# Intent Recognition with BERT using Keras and TensorFlow 2

In [3]:
!pip install tqdm  >> /dev/null
!pip install bert-for-tf2 >> /dev/null
!pip install sentencepiece >> /dev/null

In [4]:
import os
import math
import datetime

from tqdm import tqdm

import pandas as pd
import numpy as np

import tensorflow as tf
from tensorflow import keras

import bert
from bert import BertModelLayer
from bert.loader import StockBertConfig, map_stock_config_to_params, load_stock_weights
from bert.tokenization.bert_tokenization import FullTokenizer

import seaborn as sns
from pylab import rcParams
import matplotlib.pyplot as plt
from matplotlib.ticker import MaxNLocator
from matplotlib import rc

from sklearn.metrics import confusion_matrix, classification_report

%matplotlib inline
%config InlineBackend.figure_format='retina'

sns.set(style='whitegrid', palette='muted', font_scale=1.2)

Task item A :: Quote the records verbatim, from their first line down to the line containing "Slice pizza on a pie pan.", including that line. Leave out the pictures.

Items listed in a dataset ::
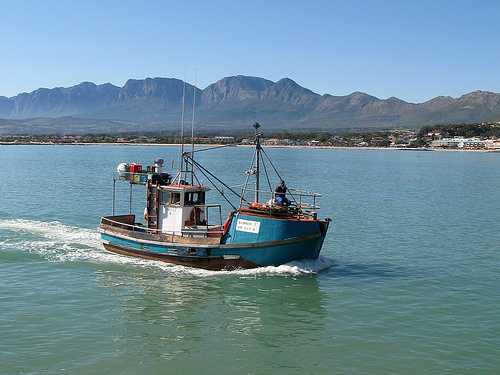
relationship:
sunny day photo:
[4, 7, 495, 107] [3, 4, 499, 368]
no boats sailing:
[329, 145, 499, 272] [94, 143, 331, 277]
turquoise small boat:
[93, 142, 345, 278] [66, 146, 367, 292]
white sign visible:
[227, 207, 271, 243] [228, 215, 275, 239]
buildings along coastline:
[1, 128, 499, 154] [1, 138, 499, 158]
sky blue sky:
[0, 0, 500, 105] [13, 5, 455, 105]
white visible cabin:
[141, 180, 220, 242] [150, 182, 215, 232]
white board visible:
[227, 207, 271, 243] [220, 201, 286, 251]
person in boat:
[248, 171, 308, 216] [94, 64, 334, 268]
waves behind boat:
[1, 191, 104, 271] [94, 64, 334, 268]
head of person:
[270, 173, 308, 185] [272, 178, 293, 214]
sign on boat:
[228, 215, 275, 239] [94, 64, 334, 268]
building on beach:
[428, 132, 484, 150] [278, 139, 498, 158]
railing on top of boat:
[246, 185, 324, 218] [66, 146, 367, 292]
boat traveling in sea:
[66, 146, 367, 292] [0, 145, 500, 370]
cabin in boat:
[150, 182, 215, 232] [154, 182, 206, 239]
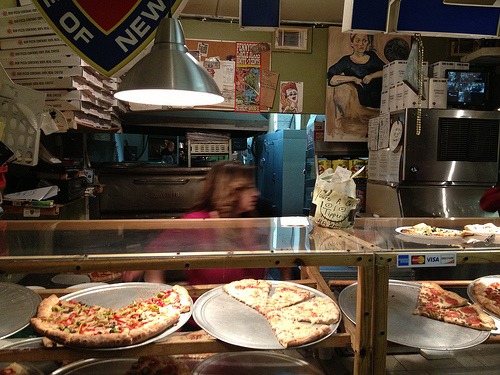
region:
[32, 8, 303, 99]
A sign is hanging from the ceiling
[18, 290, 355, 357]
Pizza is on a pan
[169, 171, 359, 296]
A woman is behind the counter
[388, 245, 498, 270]
Credit card logos are pictured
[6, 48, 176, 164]
Empty pizza boxes are on the shelf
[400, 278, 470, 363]
The pizza has pepperoni on it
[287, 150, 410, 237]
A paper bag is on the counter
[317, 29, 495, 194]
A painting is on the wall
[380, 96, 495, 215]
A stove is by the wall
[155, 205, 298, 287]
A woman is wearing a pink shirt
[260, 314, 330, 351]
Once slice of pizza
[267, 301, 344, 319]
Once slice of pizza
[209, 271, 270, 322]
Once slice of pizza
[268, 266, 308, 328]
Once slice of pizza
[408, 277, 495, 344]
Once slice of pizza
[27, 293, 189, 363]
Once slice of pizza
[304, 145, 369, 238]
Trash on the counter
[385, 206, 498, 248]
Trash on the counter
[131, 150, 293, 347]
Woman wearing a pink shirt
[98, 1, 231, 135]
Silver light hanging over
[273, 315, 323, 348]
slice of pizza on a pan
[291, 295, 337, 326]
slice of pizza on pan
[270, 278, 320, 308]
slice of pizza on pan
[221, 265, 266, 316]
pizza on a pan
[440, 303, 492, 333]
pizza on a pan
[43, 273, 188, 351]
pizza on a pan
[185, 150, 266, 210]
woman in a kitchen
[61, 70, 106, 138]
pizza boxes on a shelf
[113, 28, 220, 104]
light in a ceiling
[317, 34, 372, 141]
picture on a wall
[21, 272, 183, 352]
Pizza on a pie pan.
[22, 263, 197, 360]
Slice pizza on a pie pan.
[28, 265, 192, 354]
Small pizza on a pie pan.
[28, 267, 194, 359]
Pizza with toppings on a pie pan.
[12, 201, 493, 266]
Brown shelf in a restaurant.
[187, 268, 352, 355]
Grey pizza pan with pizza on it.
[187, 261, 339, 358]
Large grey pizza pan with pizza on it.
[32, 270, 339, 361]
Two grey pizza pan with pizza on it.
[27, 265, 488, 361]
Three grey pizza pan's with pizza on it.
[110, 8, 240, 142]
Light in a restaurant.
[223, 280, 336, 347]
half of a pizza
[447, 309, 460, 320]
pepperoni on the pizza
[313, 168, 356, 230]
decorated tip jar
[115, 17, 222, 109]
metal light that is on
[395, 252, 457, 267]
sticker that indicates credit cards accepted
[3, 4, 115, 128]
stack of empty pizza boxes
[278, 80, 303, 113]
drawing on the wall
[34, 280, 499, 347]
pizza display case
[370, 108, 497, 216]
large metal pizza oven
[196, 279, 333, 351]
round metal pizza tray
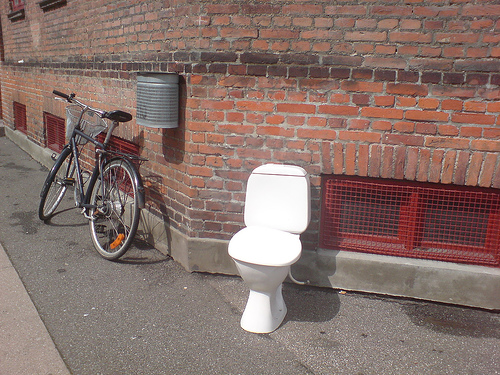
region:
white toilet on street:
[227, 163, 311, 338]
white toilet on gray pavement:
[224, 159, 314, 336]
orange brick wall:
[1, 0, 496, 278]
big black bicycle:
[34, 91, 144, 256]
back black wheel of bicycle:
[81, 151, 142, 265]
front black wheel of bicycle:
[32, 142, 73, 224]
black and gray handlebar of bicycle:
[48, 79, 129, 124]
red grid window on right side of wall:
[320, 167, 496, 264]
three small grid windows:
[7, 98, 143, 188]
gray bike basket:
[63, 101, 108, 143]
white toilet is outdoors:
[226, 152, 329, 354]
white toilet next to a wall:
[205, 132, 339, 346]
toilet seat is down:
[231, 163, 337, 353]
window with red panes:
[319, 168, 498, 265]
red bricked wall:
[229, 70, 436, 140]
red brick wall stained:
[221, 51, 420, 81]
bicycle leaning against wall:
[33, 90, 148, 257]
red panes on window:
[12, 99, 27, 133]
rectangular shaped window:
[319, 167, 499, 259]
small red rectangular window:
[323, 170, 498, 268]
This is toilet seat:
[205, 160, 307, 330]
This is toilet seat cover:
[207, 217, 317, 270]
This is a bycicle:
[40, 128, 166, 271]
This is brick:
[271, 97, 312, 118]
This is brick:
[316, 100, 356, 121]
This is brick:
[376, 76, 437, 109]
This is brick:
[225, 15, 265, 46]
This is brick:
[106, 25, 161, 53]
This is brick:
[215, 200, 244, 223]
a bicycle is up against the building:
[35, 79, 155, 267]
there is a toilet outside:
[230, 150, 315, 345]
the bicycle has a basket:
[63, 100, 105, 147]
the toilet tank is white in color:
[248, 160, 310, 232]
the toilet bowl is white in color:
[229, 226, 292, 294]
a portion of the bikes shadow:
[139, 183, 181, 269]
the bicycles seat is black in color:
[97, 102, 133, 133]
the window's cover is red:
[323, 166, 495, 266]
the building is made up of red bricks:
[259, 21, 444, 153]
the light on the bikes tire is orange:
[103, 229, 131, 254]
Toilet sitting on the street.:
[223, 160, 312, 336]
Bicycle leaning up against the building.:
[33, 89, 145, 266]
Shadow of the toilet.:
[283, 175, 344, 327]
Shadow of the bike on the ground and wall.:
[46, 122, 181, 274]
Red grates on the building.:
[3, 95, 494, 267]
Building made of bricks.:
[0, 0, 495, 305]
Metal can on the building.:
[130, 64, 185, 131]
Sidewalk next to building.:
[2, 133, 498, 373]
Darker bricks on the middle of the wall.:
[1, 44, 496, 99]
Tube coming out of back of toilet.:
[284, 265, 309, 287]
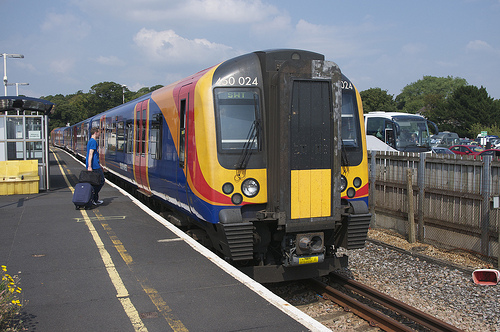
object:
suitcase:
[72, 170, 102, 211]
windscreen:
[212, 78, 363, 151]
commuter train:
[50, 47, 375, 285]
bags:
[71, 169, 105, 209]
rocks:
[458, 288, 500, 331]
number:
[214, 77, 259, 86]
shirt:
[85, 137, 101, 169]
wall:
[0, 124, 48, 159]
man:
[85, 126, 106, 207]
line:
[154, 211, 260, 303]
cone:
[471, 269, 499, 286]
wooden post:
[404, 166, 419, 243]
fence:
[365, 148, 500, 260]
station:
[5, 25, 387, 330]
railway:
[310, 272, 466, 332]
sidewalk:
[0, 145, 330, 331]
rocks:
[392, 243, 445, 298]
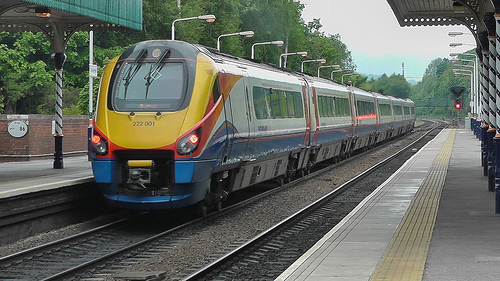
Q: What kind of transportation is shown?
A: Train.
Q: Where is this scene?
A: Train station.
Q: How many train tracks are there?
A: Two.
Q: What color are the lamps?
A: White.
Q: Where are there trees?
A: Outside the station.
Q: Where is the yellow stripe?
A: On the station platform.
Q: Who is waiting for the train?
A: No one.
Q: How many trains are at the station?
A: One.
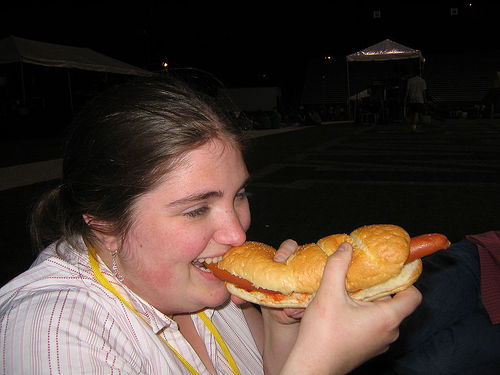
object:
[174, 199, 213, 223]
eye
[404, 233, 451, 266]
dog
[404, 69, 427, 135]
man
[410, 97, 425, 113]
shorts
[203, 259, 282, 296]
long hotdog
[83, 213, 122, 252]
earring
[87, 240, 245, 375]
lanyard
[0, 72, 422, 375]
girl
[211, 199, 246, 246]
nose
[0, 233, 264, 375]
shirts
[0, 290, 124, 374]
stripes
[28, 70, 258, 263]
hair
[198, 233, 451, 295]
hot dog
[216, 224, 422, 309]
bun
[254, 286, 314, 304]
ketchup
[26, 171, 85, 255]
pony tail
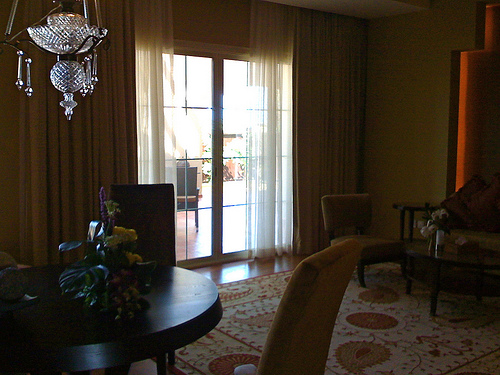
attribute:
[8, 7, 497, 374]
living area — nicely decorated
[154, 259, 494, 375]
rug — goldtone, large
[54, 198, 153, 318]
arrangement — floral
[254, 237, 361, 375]
chair — high backed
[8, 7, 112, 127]
chandelier — beautiful, crystal, clear, upholstered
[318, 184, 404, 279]
chair — brown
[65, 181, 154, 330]
flowers — colorful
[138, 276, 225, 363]
table — black, wooden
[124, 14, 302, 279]
curtains — drawn, white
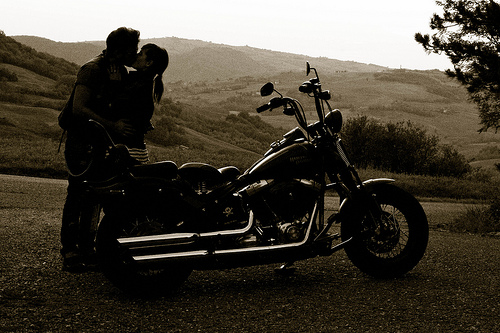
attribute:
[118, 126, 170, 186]
skirt — striped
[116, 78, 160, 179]
shirt — white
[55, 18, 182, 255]
couple — kissing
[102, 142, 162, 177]
woman wearing skirt — black, white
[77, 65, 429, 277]
motorcycle — black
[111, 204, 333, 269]
exhaust — long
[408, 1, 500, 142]
tree — leafy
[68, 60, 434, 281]
bike — metal, black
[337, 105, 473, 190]
bush — lush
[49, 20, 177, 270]
man and woman — side-view, kissing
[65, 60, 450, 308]
motorcycle — black, chrome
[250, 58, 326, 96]
mirrors on — top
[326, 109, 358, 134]
front headlight — one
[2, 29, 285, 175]
rolling hills — behind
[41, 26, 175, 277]
couple kissing — shadowed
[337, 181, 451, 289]
front wheel — one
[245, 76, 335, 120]
two handlebars — motorcycle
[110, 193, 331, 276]
two exhaust pipes — shiny, chrome, motorcyle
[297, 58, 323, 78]
front mirror — one, motorcycle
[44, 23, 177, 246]
two people — embracing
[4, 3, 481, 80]
sky is grey — overcast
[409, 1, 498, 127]
thin tree — behind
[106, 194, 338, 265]
exhaust pipes — reflective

Task item B :: Continue the notebook on intent recognition with BERT, starting after its final line.

Written reply A ::
relationship:
sunny day photo:
[4, 7, 495, 107] [3, 4, 499, 368]
no boats sailing:
[329, 145, 499, 272] [94, 143, 331, 277]
turquoise small boat:
[93, 142, 345, 278] [66, 146, 367, 292]
white sign visible:
[227, 207, 271, 243] [228, 215, 275, 239]
buildings along coastline:
[1, 128, 499, 154] [1, 138, 499, 158]
sky blue sky:
[0, 0, 500, 105] [13, 5, 455, 105]
white visible cabin:
[141, 180, 220, 242] [150, 182, 215, 232]
white board visible:
[227, 207, 271, 243] [220, 201, 286, 251]
person in boat:
[248, 171, 308, 216] [94, 64, 334, 268]
waves behind boat:
[1, 191, 104, 271] [94, 64, 334, 268]
head of person:
[270, 173, 308, 185] [272, 178, 293, 214]
sign on boat:
[228, 215, 275, 239] [94, 64, 334, 268]
building on beach:
[428, 132, 484, 150] [278, 139, 498, 158]
railing on top of boat:
[246, 185, 324, 218] [66, 146, 367, 292]
boat traveling in sea:
[66, 146, 367, 292] [0, 145, 500, 370]
cabin in boat:
[150, 182, 215, 232] [154, 182, 206, 239]
region:
[32, 8, 303, 99]
A sign is hanging from the ceiling
[18, 290, 355, 357]
Pizza is on a pan
[169, 171, 359, 296]
A woman is behind the counter
[388, 245, 498, 270]
Credit card logos are pictured
[6, 48, 176, 164]
Empty pizza boxes are on the shelf
[400, 278, 470, 363]
The pizza has pepperoni on it
[287, 150, 410, 237]
A paper bag is on the counter
[317, 29, 495, 194]
A painting is on the wall
[380, 96, 495, 215]
A stove is by the wall
[155, 205, 298, 287]
A woman is wearing a pink shirt
[260, 314, 330, 351]
Once slice of pizza
[267, 301, 344, 319]
Once slice of pizza
[209, 271, 270, 322]
Once slice of pizza
[268, 266, 308, 328]
Once slice of pizza
[408, 277, 495, 344]
Once slice of pizza
[27, 293, 189, 363]
Once slice of pizza
[304, 145, 369, 238]
Trash on the counter
[385, 206, 498, 248]
Trash on the counter
[131, 150, 293, 347]
Woman wearing a pink shirt
[98, 1, 231, 135]
Silver light hanging over
[273, 315, 323, 348]
slice of pizza on a pan
[291, 295, 337, 326]
slice of pizza on pan
[270, 278, 320, 308]
slice of pizza on pan
[221, 265, 266, 316]
pizza on a pan
[440, 303, 492, 333]
pizza on a pan
[43, 273, 188, 351]
pizza on a pan
[185, 150, 266, 210]
woman in a kitchen
[61, 70, 106, 138]
pizza boxes on a shelf
[113, 28, 220, 104]
light in a ceiling
[317, 34, 372, 141]
picture on a wall
[21, 272, 183, 352]
Pizza on a pie pan.
[22, 263, 197, 360]
Slice pizza on a pie pan.

Written reply B ::
HAPPY_COLORS_PALETTE = ["#01BEFE", "#FFDD00", "#FF7D00", "#FF006D", "#ADFF02", "#8F00FF"]

sns.set_palette(sns.color_palette(HAPPY_COLORS_PALETTE))

rcParams['figure.figsize'] = 12, 8

RANDOM_SEED = 42

np.random.seed(RANDOM_SEED)
tf.random.set_seed(RANDOM_SEED)

# Data


In [None]:
# !gdown --id 1OlcvGWReJMuyYQuOZm149vHWwPtlboR6 --output train.csv
# !gdown --id 1Oi5cRlTybuIF2Fl5Bfsr-KkqrXrdt77w --output valid.csv
# !gdown --id 1ep9H6-HvhB4utJRLVcLzieWNUSG3P_uF --output test.csv

In [6]:
# read data

train = pd.read_csv("Designintent1_train.csv")
valid = pd.read_csv("Designintent1_valid.csv")
test = pd.read_csv("Designintent1_test.csv")

train = train.append(valid).reset_index(drop = True)
train.shape

(450, 2)

In [7]:
train.head()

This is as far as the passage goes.